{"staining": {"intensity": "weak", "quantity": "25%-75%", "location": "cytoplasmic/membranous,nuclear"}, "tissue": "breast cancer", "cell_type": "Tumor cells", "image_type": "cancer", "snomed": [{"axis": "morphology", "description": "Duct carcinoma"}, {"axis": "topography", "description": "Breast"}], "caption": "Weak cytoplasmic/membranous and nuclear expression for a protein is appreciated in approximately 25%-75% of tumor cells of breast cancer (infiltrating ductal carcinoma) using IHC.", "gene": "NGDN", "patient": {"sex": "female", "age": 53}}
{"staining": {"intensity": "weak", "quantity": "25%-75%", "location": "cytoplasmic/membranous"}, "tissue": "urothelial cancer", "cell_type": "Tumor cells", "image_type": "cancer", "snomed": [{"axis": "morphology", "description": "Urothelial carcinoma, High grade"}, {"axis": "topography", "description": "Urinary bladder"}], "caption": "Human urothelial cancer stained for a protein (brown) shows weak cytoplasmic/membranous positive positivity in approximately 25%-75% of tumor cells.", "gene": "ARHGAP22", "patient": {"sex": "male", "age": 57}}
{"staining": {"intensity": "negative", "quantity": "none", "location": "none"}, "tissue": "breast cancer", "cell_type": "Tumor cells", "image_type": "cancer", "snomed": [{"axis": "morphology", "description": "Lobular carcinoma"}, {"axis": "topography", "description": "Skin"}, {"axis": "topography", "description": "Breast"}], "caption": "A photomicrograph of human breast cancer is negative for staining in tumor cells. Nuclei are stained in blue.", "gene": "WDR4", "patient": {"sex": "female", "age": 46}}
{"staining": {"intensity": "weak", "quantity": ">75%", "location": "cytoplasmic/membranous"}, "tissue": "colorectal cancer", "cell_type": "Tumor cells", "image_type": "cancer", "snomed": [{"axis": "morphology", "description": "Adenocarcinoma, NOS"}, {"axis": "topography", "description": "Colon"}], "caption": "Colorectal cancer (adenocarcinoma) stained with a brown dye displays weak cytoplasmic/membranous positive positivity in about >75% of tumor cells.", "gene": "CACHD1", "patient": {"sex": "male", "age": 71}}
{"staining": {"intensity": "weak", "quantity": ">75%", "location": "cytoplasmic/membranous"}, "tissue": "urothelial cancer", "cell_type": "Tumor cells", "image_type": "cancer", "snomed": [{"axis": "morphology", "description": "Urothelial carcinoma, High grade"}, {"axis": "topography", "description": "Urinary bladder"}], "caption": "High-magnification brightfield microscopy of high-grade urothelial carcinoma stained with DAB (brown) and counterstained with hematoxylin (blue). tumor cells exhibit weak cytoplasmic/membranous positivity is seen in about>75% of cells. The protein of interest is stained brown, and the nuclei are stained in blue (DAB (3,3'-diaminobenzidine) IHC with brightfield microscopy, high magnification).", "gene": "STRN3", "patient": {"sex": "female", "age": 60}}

⁂

■ Instructions for the task:
The response must consist solely of the lines from the top of the records through the line holding "photomicrograph of human", copied word for word.

■ Reply:
{"staining": {"intensity": "weak", "quantity": "25%-75%", "location": "cytoplasmic/membranous,nuclear"}, "tissue": "breast cancer", "cell_type": "Tumor cells", "image_type": "cancer", "snomed": [{"axis": "morphology", "description": "Duct carcinoma"}, {"axis": "topography", "description": "Breast"}], "caption": "Weak cytoplasmic/membranous and nuclear expression for a protein is appreciated in approximately 25%-75% of tumor cells of breast cancer (infiltrating ductal carcinoma) using IHC.", "gene": "NGDN", "patient": {"sex": "female", "age": 53}}
{"staining": {"intensity": "weak", "quantity": "25%-75%", "location": "cytoplasmic/membranous"}, "tissue": "urothelial cancer", "cell_type": "Tumor cells", "image_type": "cancer", "snomed": [{"axis": "morphology", "description": "Urothelial carcinoma, High grade"}, {"axis": "topography", "description": "Urinary bladder"}], "caption": "Human urothelial cancer stained for a protein (brown) shows weak cytoplasmic/membranous positive positivity in approximately 25%-75% of tumor cells.", "gene": "ARHGAP22", "patient": {"sex": "male", "age": 57}}
{"staining": {"intensity": "negative", "quantity": "none", "location": "none"}, "tissue": "breast cancer", "cell_type": "Tumor cells", "image_type": "cancer", "snomed": [{"axis": "morphology", "description": "Lobular carcinoma"}, {"axis": "topography", "description": "Skin"}, {"axis": "topography", "description": "Breast"}], "caption": "A photomicrograph of human breast cancer is negative for staining in tumor cells. Nuclei are stained in blue.", "gene": "WDR4", "patient": {"sex": "female", "age": 46}}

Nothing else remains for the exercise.